Q: How did you jell with the other people being photographed?
A: I'd worked with Marley Shelton in Pleasantville and shes just really cool. I ended up liking Chris Klein a hell of a lot- a really funny guy. Penelope Cruz I have a bit of a crush on- She's hot. I have this thing for accents. She looks even better in person. Wes Bently is a cool kid, too.

Q: Nobody was throwing Attitude?
A: You have to understand that alot of that comes from being scared. It's like, "Oh my God, they're, like, dubbing me as possibly being one of the people of tomorrow." It's scary.
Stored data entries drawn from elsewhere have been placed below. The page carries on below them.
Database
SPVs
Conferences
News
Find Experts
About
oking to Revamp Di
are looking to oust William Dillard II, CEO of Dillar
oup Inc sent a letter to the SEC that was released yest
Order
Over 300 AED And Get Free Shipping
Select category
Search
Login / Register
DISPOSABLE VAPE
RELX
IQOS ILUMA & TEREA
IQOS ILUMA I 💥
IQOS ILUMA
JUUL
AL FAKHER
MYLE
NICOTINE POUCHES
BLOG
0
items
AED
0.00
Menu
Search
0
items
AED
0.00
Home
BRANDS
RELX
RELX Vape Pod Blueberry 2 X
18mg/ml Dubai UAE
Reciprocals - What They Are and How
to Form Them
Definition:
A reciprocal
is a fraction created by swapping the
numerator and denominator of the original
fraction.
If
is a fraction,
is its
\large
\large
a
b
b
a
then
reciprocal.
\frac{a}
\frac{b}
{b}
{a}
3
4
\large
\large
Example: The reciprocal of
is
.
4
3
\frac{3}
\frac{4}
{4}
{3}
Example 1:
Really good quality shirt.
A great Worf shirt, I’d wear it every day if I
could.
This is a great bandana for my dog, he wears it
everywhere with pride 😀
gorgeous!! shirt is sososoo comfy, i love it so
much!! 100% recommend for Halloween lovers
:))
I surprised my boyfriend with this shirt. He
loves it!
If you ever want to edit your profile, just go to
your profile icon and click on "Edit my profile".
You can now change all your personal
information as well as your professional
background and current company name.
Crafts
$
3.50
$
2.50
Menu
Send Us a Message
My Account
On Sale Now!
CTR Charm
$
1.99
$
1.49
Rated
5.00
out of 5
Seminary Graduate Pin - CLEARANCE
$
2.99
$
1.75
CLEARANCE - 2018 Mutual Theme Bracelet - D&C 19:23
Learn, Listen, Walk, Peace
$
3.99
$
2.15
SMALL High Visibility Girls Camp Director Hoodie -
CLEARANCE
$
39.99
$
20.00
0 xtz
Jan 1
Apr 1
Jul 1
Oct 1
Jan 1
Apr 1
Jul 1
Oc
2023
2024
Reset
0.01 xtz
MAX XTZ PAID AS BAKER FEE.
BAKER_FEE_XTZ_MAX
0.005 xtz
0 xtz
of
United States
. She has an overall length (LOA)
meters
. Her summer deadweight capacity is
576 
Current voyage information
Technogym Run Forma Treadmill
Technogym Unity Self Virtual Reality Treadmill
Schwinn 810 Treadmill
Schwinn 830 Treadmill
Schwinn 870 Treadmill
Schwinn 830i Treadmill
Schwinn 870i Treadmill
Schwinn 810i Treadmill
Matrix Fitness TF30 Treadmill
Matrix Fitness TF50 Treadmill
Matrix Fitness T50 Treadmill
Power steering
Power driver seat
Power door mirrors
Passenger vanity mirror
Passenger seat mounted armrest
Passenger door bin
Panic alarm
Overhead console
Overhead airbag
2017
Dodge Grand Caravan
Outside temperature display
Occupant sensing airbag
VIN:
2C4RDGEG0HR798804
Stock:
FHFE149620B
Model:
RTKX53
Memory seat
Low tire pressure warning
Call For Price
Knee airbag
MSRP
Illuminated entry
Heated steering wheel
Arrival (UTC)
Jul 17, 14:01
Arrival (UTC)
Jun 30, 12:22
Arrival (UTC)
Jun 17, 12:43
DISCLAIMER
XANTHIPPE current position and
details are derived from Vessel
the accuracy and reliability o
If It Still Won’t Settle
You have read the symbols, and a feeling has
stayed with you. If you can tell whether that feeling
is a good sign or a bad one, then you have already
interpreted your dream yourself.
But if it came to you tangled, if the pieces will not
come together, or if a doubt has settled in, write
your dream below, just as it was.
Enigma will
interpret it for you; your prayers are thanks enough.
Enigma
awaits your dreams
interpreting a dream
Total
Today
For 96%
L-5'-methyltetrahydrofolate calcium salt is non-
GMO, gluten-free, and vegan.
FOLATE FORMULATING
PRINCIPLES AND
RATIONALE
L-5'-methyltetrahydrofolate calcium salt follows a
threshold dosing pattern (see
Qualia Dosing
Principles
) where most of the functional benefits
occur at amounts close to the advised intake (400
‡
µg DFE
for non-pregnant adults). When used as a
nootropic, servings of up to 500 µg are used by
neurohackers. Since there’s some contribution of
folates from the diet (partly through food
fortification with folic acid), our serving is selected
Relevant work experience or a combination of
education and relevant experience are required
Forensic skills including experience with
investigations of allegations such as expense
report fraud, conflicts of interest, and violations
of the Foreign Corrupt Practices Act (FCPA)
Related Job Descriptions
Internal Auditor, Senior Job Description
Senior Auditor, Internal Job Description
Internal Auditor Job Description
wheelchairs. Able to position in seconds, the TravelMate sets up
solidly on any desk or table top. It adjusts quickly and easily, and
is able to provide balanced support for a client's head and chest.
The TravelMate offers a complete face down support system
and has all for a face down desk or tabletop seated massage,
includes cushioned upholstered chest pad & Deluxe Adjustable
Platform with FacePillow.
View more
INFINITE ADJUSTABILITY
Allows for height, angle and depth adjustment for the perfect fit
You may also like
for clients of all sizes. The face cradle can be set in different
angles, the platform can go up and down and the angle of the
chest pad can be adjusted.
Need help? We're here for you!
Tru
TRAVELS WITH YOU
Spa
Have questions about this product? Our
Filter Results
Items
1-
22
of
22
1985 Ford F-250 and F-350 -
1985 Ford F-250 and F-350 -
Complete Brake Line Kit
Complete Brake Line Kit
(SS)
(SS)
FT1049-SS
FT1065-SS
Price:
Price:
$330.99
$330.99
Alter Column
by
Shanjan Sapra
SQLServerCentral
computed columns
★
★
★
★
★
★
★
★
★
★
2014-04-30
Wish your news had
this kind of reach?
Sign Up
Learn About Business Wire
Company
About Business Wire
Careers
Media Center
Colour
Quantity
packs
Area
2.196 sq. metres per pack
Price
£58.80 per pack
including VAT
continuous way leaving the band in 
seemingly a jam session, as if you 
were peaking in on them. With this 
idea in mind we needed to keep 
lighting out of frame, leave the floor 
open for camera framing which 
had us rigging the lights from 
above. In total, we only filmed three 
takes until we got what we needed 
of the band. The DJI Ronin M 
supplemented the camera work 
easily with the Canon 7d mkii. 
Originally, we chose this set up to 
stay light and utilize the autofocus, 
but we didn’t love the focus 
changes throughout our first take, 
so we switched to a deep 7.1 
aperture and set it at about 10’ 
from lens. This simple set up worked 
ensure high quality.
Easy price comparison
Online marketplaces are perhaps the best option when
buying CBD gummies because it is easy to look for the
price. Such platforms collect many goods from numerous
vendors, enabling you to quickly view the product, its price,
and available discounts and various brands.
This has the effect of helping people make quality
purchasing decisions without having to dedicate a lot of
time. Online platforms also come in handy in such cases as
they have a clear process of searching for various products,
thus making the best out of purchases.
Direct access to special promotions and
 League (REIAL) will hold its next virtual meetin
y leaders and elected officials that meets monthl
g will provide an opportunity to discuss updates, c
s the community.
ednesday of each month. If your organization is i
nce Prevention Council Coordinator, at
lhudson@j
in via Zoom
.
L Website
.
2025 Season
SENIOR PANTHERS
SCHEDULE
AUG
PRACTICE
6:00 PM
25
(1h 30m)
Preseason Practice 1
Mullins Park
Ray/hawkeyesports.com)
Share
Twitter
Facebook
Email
Q: What did you think when Leelee praised your naked body in a Movieline interview just after she finished filming Squelch with you?
A: I was flattered- especially coming from Leelee. I like her alot. After that story came out, we unexpectedly ended up doing reshoots for Squelch and there was a bit of awkardness at first, but i ran right up to her and hugged her sayin', "Thank you SOO Much!!" I thanked her maybe a hundred times because it was flattering.

Q: You get along well with leelee?
A: I love her. Everythings blown up for her and I hope she stays how she is. She's got a good head on her shoulders.

Q: So, how's the movie?
A: I play a meek, mild guy, more introverted than guys Ive played before. It's basically two brothers and a girlfriend taking a road trip across the country and after we pull a prank on a psycho truck driver and make him mad, he chases us.

Q: What made you want to go into the acting buisness?
A: I didnt. My parents did. I did it from when I was two and when I got older, I didnt want to do it for a while. I only started acting again because I was desperate- I didnt have any money.

Q: Do you take hard when you dont get a job you really want?
A: I was really bummed out that I didnt get the part of Anakin in Star Wars: Episode II. But there were rumours circulating so I don't know how close I came to actually getting it. Josh Jackson was apparently in talks to play Anakin, too. (Laughs) You cant say anything, but a part of me was thinking "You Bastard! You better not get the part over me!" At the same time, you'd be happy if he does get it rather that Hayden Christensen, some no-namer from Canada. He'll probably be good, though. Well, at least he'll show up on time and know his lines.(laughs)

Q:What else have you auditioned for?
A: Pearl Harbor. My grandfather was a Pearl Harbor survivor so It would have been cool to do that movie, but I think I was too cocky for them. I threw alot of attitude. I was feeling really confident that day when I met (producer) Jerry Bruckheimer and (director) Michael Bay. They asked "So what kind of movies do you want to make" and I said, "Movies that I like." They both had a smirk on their faces the whole time I was in there. I got out of the meeting and called Scott Caan because he'd just finished doing Gone in Sixty Seconds with Bruckheimer. I said, "I think I may have pissed him off," and he was like, "Aw, dont worry dude, they loved you." (Laughs)

Q: Tell me something fun you've done in the last week.
A: I went to the Blink-182 show and was in the mosh pit having a good time. I was really fustrated because no one was even bodychecking me. I must really look old. These guys around me were all tatted up and we were elbowing each other- for me, It's all about beating each other up, taking it out on each other. I dove off the stage a couple of times. Security had already warned me and they were going to take me out. So, anyway, I was in the pit and Im slamming in one direction and I cut to go the other way, but the floor was wet, so when I went to push off, I rolled on the inside of my ankle. Everythings black and blue. I've had alot of Advil, but I should get it X-Rayed.

Q: What things wouldn't you give up for your career?
A: Surfing- I need it to feed my soul.

Q: What are your plans for 2001?
A: I've put together a production company and we've found a couple of really good scrips, one of which I might be doing next year. I want to be proavtive, not sit around waiting for the kind of movies I want to do.